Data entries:
■ ■ ■ ■ ■

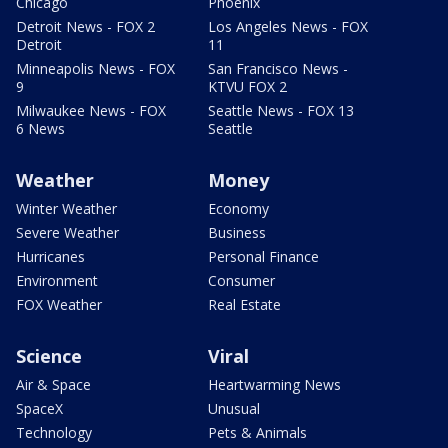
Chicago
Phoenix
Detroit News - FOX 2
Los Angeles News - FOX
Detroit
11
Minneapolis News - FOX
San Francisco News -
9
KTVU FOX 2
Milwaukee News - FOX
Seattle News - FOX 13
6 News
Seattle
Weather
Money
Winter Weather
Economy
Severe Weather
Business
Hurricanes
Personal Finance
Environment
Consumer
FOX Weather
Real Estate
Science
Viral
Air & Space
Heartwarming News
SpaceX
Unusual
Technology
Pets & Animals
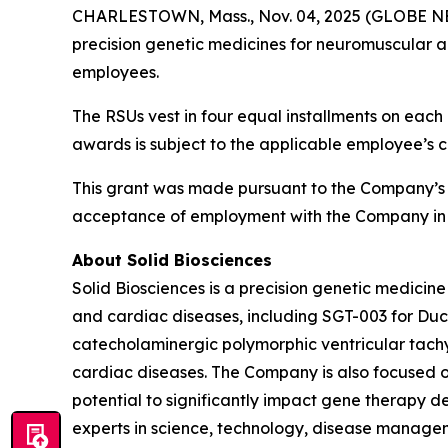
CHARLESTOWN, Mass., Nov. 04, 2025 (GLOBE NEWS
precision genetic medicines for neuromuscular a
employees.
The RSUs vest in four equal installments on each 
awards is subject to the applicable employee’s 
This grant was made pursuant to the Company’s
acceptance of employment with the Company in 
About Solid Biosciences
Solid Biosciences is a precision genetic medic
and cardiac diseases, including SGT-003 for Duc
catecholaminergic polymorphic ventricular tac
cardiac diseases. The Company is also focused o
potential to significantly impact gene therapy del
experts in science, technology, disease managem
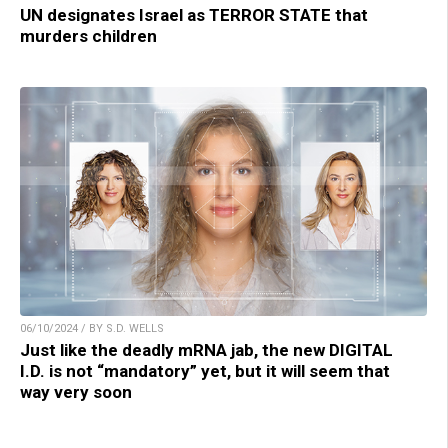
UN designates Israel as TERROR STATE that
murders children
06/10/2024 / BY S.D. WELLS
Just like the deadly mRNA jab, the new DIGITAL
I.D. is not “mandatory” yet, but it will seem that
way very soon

■ ■ ■ ■ ■

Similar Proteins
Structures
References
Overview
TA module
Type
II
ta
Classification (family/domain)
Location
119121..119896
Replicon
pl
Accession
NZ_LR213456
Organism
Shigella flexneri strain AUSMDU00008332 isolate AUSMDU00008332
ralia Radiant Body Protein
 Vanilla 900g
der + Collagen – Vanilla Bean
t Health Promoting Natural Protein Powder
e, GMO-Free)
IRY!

■ ■ ■ ■ ■

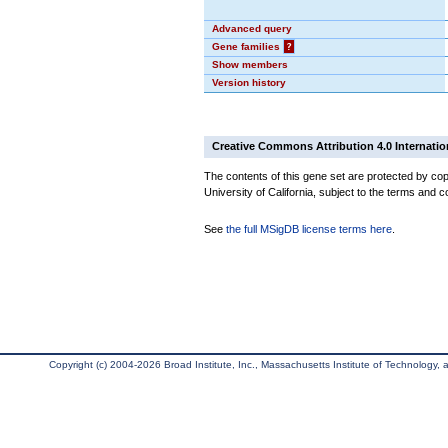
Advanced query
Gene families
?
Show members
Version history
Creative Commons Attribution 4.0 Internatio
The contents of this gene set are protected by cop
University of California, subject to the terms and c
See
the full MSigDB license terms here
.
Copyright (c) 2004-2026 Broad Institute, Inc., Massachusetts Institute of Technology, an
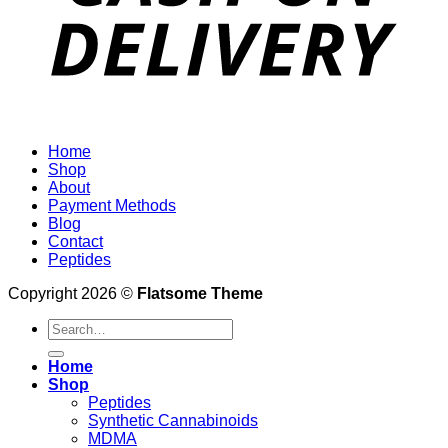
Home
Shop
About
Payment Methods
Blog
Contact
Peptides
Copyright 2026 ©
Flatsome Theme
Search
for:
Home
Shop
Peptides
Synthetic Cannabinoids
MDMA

■ ■ ■ ■ ■

What this task involves: Lines containing the word "Copyright" are to be tallied across the entries above; give only the resulting count.

Expected answer: 2